The town of Morogoro lies at the base of the Uluguru Mountains, part of the Eastern Arc chain. Its close location to the peaks makes Morogoro an important stop for hiking trips to the Uluguru Mountains. The mountains are popular for their ancient forests believed to be more than 25 million years old. The indigenous Luguru tribe offers opportunity for cultural tourism in this area.
The town is the 6th most populated town in Tanzania with a population of about 315,866 people according to the last population census.

Near the Zambian border deep in the southern highlands, the city of Mbeya is the major agricultural capital in the country’s south-west region. Large coffee and tea plantations, banana farms, and fields of cocoa are all grown around the region. Mbeya’s location also makes it an idea transit point for good travelling by road and rail between Tanzania and neighbouring Zambia and Malawi.
The town was originally founded in the 1930’s, when gold was discovered and a ‘gold rush’ ensued. But instead of running out and becoming a ghost town, Mbeya has continued to supply the country with a regular amount of gold. Its mountain views and pleasant weather make it a good stopover point for over land travelers heading south.

The town is the 5th most populated town with a population of about 385,279 people according to statistics from the 2012 national population census.

Kilwa Kisiwani
Along the southern coast of Tanzania, the ancient ruins of Kilwa Kisiwani lies amongst an encroaching jungle of mangroves and the never ending cycle of the tide. Once the very epicenter of Swahili culture and civilization, all that is left of Kilwa Kisiwani are the old building blocks of the town — fire baked limestone, coral blocks, and a few shattered tiles. The ruins are scattered around the present day Kilwa Kisiwani, whose simple mud huts provide a stark contrast to the wealthy town that Kilwa once was.

The bustling town of Kigoma is the regional capital of western Tanzania and a central port in the area. Located on the eastern shores of Lake Tanganyika, Kigoma is surrounded by rugged mountains and forests that make it a pleasing and beautiful location.

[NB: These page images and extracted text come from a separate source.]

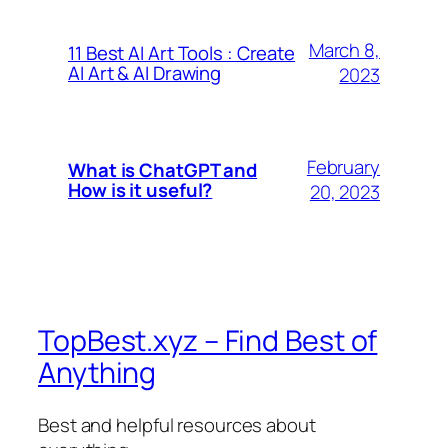
March 8,
11 Best AI Art Tools : Create
AI Art & AI Drawing
2023
February
What is ChatGPT and
How is it useful?
20, 2023
TopBest.xyz – Find Best of
Anything
Best and helpful resources about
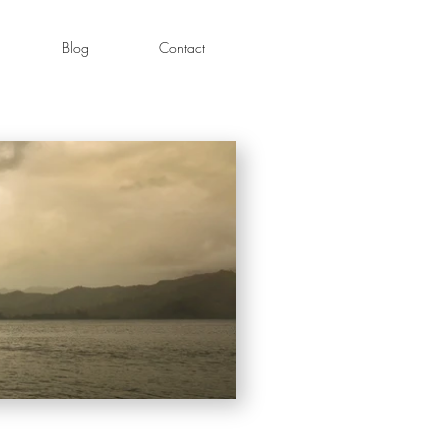
Blog
Contact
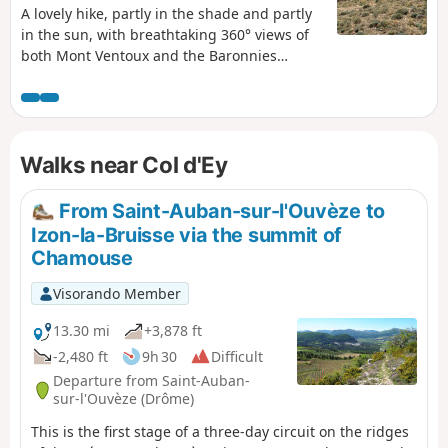
A lovely hike, partly in the shade and partly
in the sun, with breathtaking 360° views of
both Mont Ventoux and the Baronnies
region from La Vanige to Chamousse. A
steady climb through the woodland before
emerging into the Provençal sunshine to the
summit of Linceuil: do not confuse this with
Walks near Col d'Ey
Linceul, as they are not the same place. A
gentle descent will then take you back to the
Col d'Ey.
From Saint-Auban-sur-l'Ouvèze to
Izon-la-Bruisse via the summit of
Chamouse
Visorando Member
13.30 mi
+3,878 ft
-2,480 ft
9h 30
Difficult
Departure from Saint-Auban-
sur-l'Ouvèze (Drôme)
This is the first stage of a three-day circuit on the ridges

Over the last decades Kigoma has gained a strong economic foothold in the region and its port is of central importance to the activities of the area.
Historically, the town was the final stop of the Central Line railway, built in the 20th century to transport agricultural goods from the African hinterland to the East African Coast. The town makes a good overland base for visits and chimpanzee safaris to both Gombe Stream National Park and Mahale Mountains National Park. Its population stood at 215,458 people by 2012 census.

Located in the southern highlands of Tanzania, near the country’s legislative capital of Dodoma and the agricultural centre of Morogoro, Iringa is a pleasant small town and a focus of regional agriculture and production. Iringa is an attractive base for exploring it’s outlying areas of forested hills, boulder-strewn wildernesses, fertile farmlands, and dusty red lowlands where big game species can be seen. Dodoma’s streets are quiet and peaceful, and the market offers a vibrant scene of traditional African culture. Iringa overlooks the Little Ruaha River and is a popular stopping point for visitors to Ruaha National Park. The town’s population is estimated at 151,345 people.